Con un estilo limpio, sencillo, tremendamente matizada de detalles, Paolo Giordano sale –sólo sale– del frío y aséptico laboratorio científico para apuntar (y nunca tratar de englobar), en condiciones ideales de presión y temperatura, a paso seguro y con buen equilibrio, los infinitos (como los números) matices de las relaciones humanas, esa gran ecuación que siempre deja un resto, un punto ciego, una imposibilidad. Giordano cuenta ese tipo de historias que dejan huella porque se sabe, de antemano, que no pueden durar.
En el caso de Paolo Giordano, esta línea editorial encontró acaso el paroxismo: el autor, de veintiséis años, es licenciado en Física Teórica y actualmente prepara su beca de doctorado. Aunque es cierto también que el resquicio donde se inmiscuye acá la matemática (los números primos gemelos, aquellos que –como el 11 y el 13– además de no poder dividirse más que por ellos mismos y por uno, siempre aparecen intermediados por un número par) es sólo eso: un resquicio por el que puede espiarse, o no, una señal que tranquilamente puede desobedecerse.
Porque, sobre todo, La soledad de los números primos es una historia de amor contada desde el desamor, una historia sobre los tiempos que corren, contada, casi, desde la atemporalidad.
Mattia y Alice son dos jóvenes incómodos que atraviesan el puente que va del siglo XX al siglo XXI sin demasiado equipaje, sin herramientas con las cuales obturar sus faltas. El es un matemático genial, obsesivo, que sigue hasta en los más mínimos detalles la búsqueda de la objetividad (trata de hacer el menor ruido posible cuando abre puertas o al caminar por la calle, y en los pocas relaciones sexuales que tiene, se concentra en pensar si la ecuación de las respiraciones da un número irracional o no), carga con la terrible culpa de haber generado la desaparición de su hermana gemela y se rehúsa a vivir todo lo que tenga que ver con los afectos y con la vida misma. Ella es una aprendiz de fotógrafa, anoréxica y marcada a fuego por un accidente en la nieve que le deja, desde la infancia, una terrible cicatriz y un renqueo al caminar. Ambos, inexorablemente, se atraen y repelen. Y se conocen, como no podía ser de otra forma, a partir de un desborde: “Mattia advirtió la presencia de Alice cuando ella puso la mano en la mesa y rompió el equilibrio del vaso, cuyo colmo rebosó y formó en torno al fondo un cerco oscuro”.

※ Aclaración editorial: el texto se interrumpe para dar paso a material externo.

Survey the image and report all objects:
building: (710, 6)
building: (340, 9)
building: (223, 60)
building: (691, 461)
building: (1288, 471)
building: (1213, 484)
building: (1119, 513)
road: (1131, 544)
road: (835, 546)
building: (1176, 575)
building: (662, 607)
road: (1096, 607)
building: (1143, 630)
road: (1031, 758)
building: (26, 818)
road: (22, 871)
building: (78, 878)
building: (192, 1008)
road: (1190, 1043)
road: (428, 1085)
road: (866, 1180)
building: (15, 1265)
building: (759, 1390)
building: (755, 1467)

Juntos pero solos, solos y acompañados, se van topando y chocando contra su propio crecimiento: la confesión de su escasa educación sentimental, los años escolares, el contacto con sus fantasmas y deseos, con sus propios límites y capacidades desconocidas.

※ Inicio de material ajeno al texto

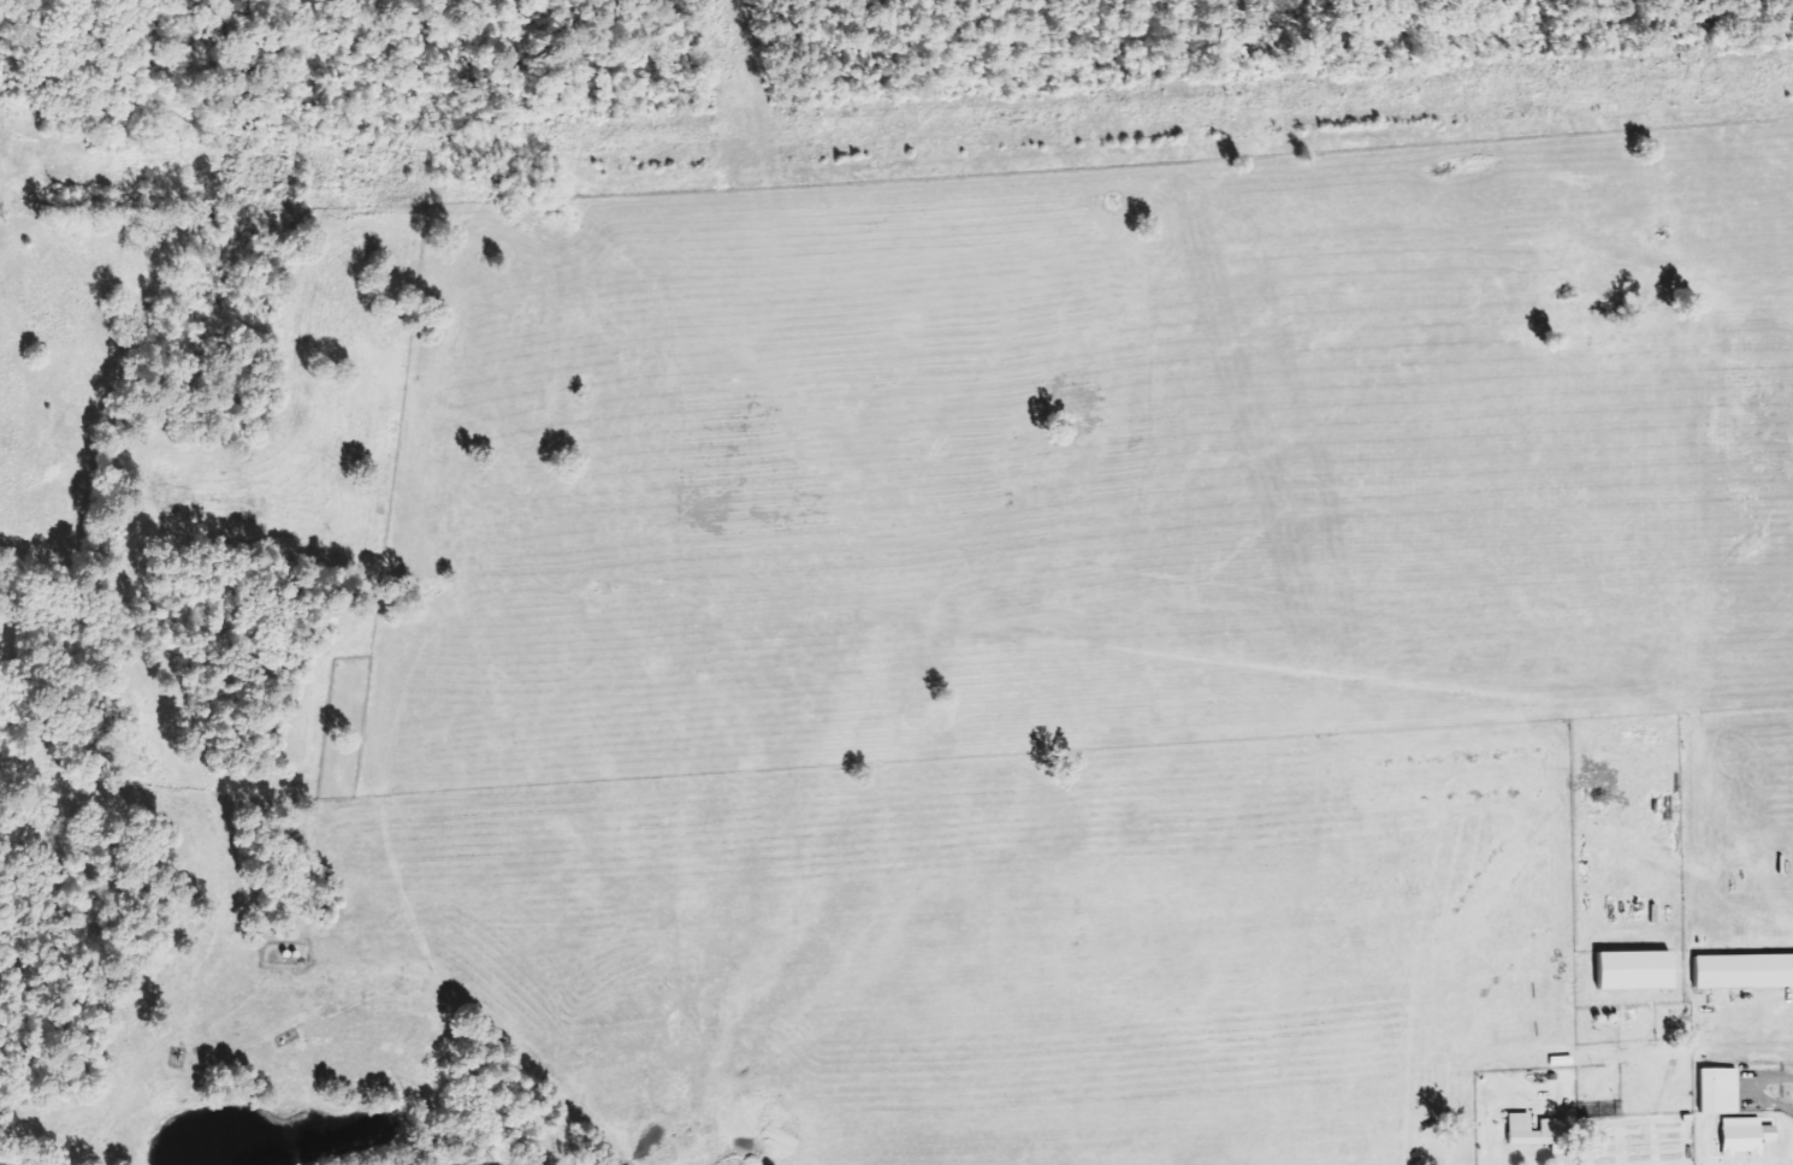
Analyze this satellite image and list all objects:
building: (1628, 969)
building: (1740, 970)
building: (1713, 1090)
building: (1546, 1124)
building: (1736, 1135)

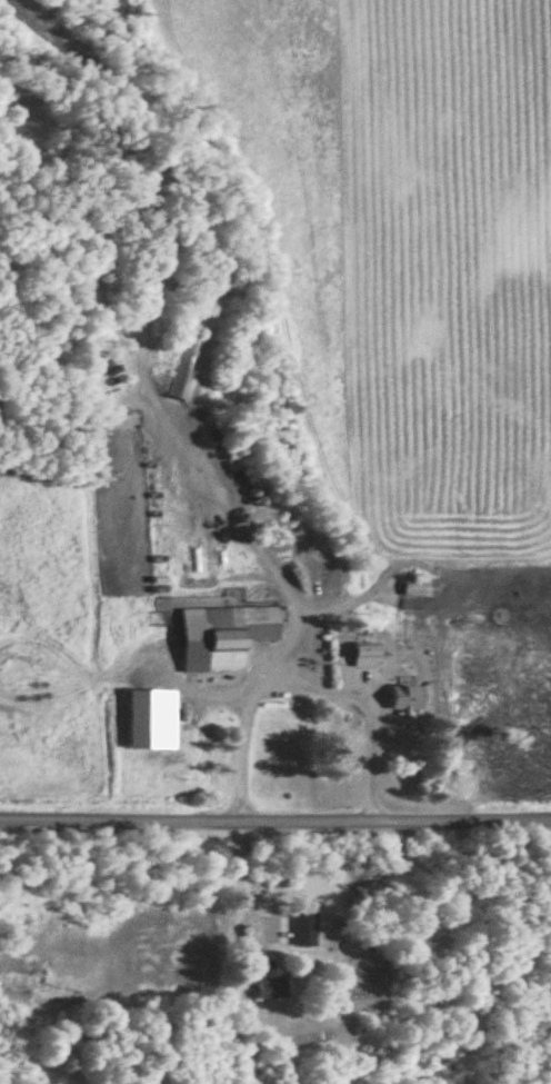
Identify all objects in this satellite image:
road: (230, 533)
building: (419, 587)
building: (224, 637)
building: (366, 655)
road: (287, 677)
building: (406, 698)
building: (145, 720)
road: (275, 801)
building: (305, 930)
building: (270, 985)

Con un estilo limpio, sencillo, tremendamente matizada de detalles, Paolo Giordano sale –sólo sale– del frío y aséptico laboratorio científico para apuntar (y nunca tratar de englobar), en condiciones ideales de presión y temperatura, a paso seguro y con buen equilibrio, los infinitos (como los números) matices de las relaciones humanas, esa gran ecuación que siempre deja un resto, un punto ciego, una imposibilidad. Giordano cuenta ese tipo de historias que dejan huella porque se sabe, de antemano, que no pueden durar.